しかし薬だけが私を癒したのではありません。
精神科医、同居人、親や兄弟、リワークプログラムで出会ったお仲間、様々な人々の援助を受けて、立ち直ることが出来ました。
それは有難いことだと実感しています。
そうして、職場復帰して感じたのは、精神病差別。
肉体の病気なら同情されるところ、精神上の病となると、直接的な差別的言動は受けなくても、被差別感は尋常ではありませんでした。
世の中は厳しいと痛感させられました。
現に、私は復帰して丸十年、昇任することもなく、厄介人として扱われました。
10年経って、やっと認められた感じです。
来客を厭うていた私ですが、今は客を嫌がることもありませんし、人と会うことは楽しいことだと感じられるまでに快復しました。
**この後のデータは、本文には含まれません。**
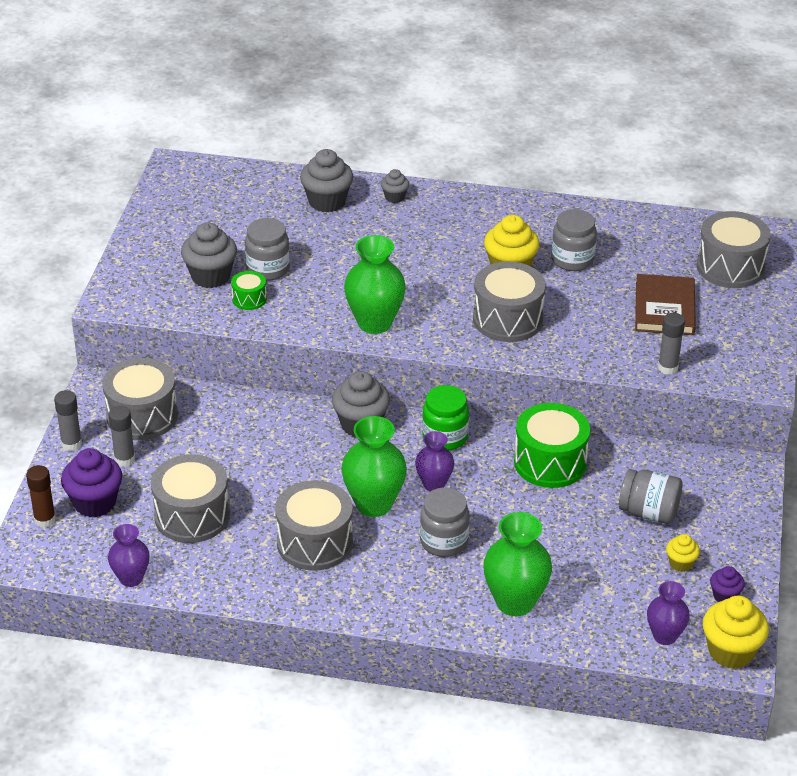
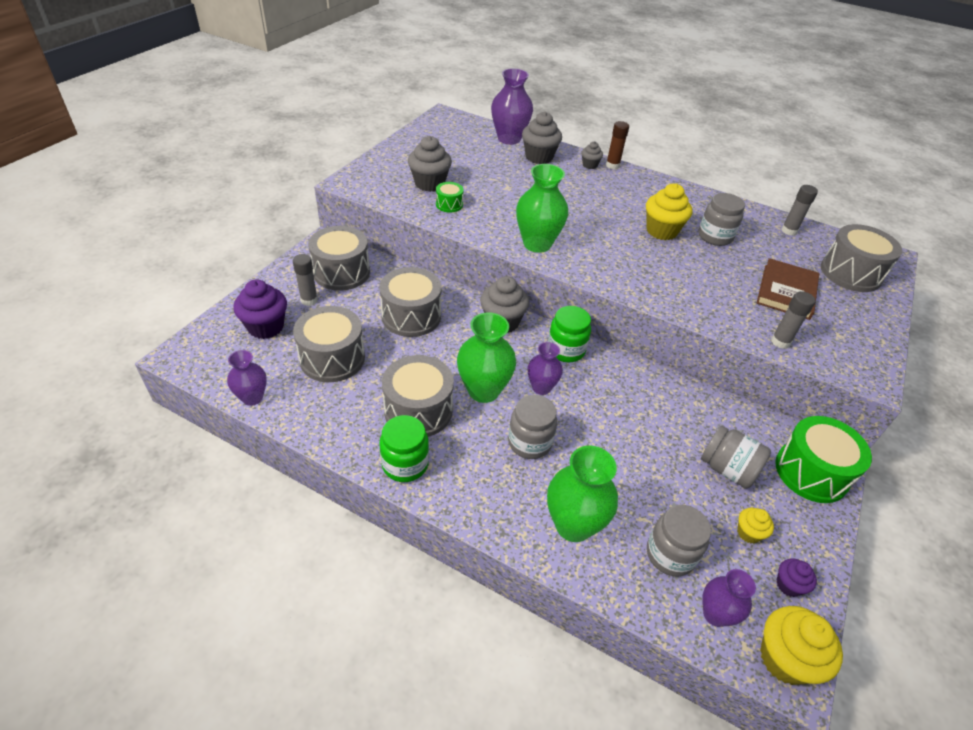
camera: 15 degrees right, 5 degrees up
(45, 520) = (220, 330): brown glue stick -> brown glue stick (612, 165)
(71, 444) = (278, 279): grey glue stick -> grey glue stick (789, 231)
(268, 269) = (474, 188): grey jar -> grey jar (670, 554)
(277, 183) = (509, 139): none -> purple vase
(328, 596) = (405, 464): none -> green jar
(507, 319) = (647, 267): grey drum -> grey drum (411, 316)
(550, 462) = (648, 396): green drum -> green drum (811, 472)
うつ病を病んでよかったとはかけらも思いませんが、精神上の一大事を脱することが出来たこと、そしてそれには多くの人の支援があったことを思えば、病中の過去を全否定することはできないし、それもまた、私の心を強くしたきっかけであると考えれば、半分くらいは役立ったと思わないと罰当たりなのかもしれませんね。
立春を間近にひかえた今、春の訪れの頃に回復した過去を思い、今日も安い焼酎で、感慨を新たにしたいと思っています。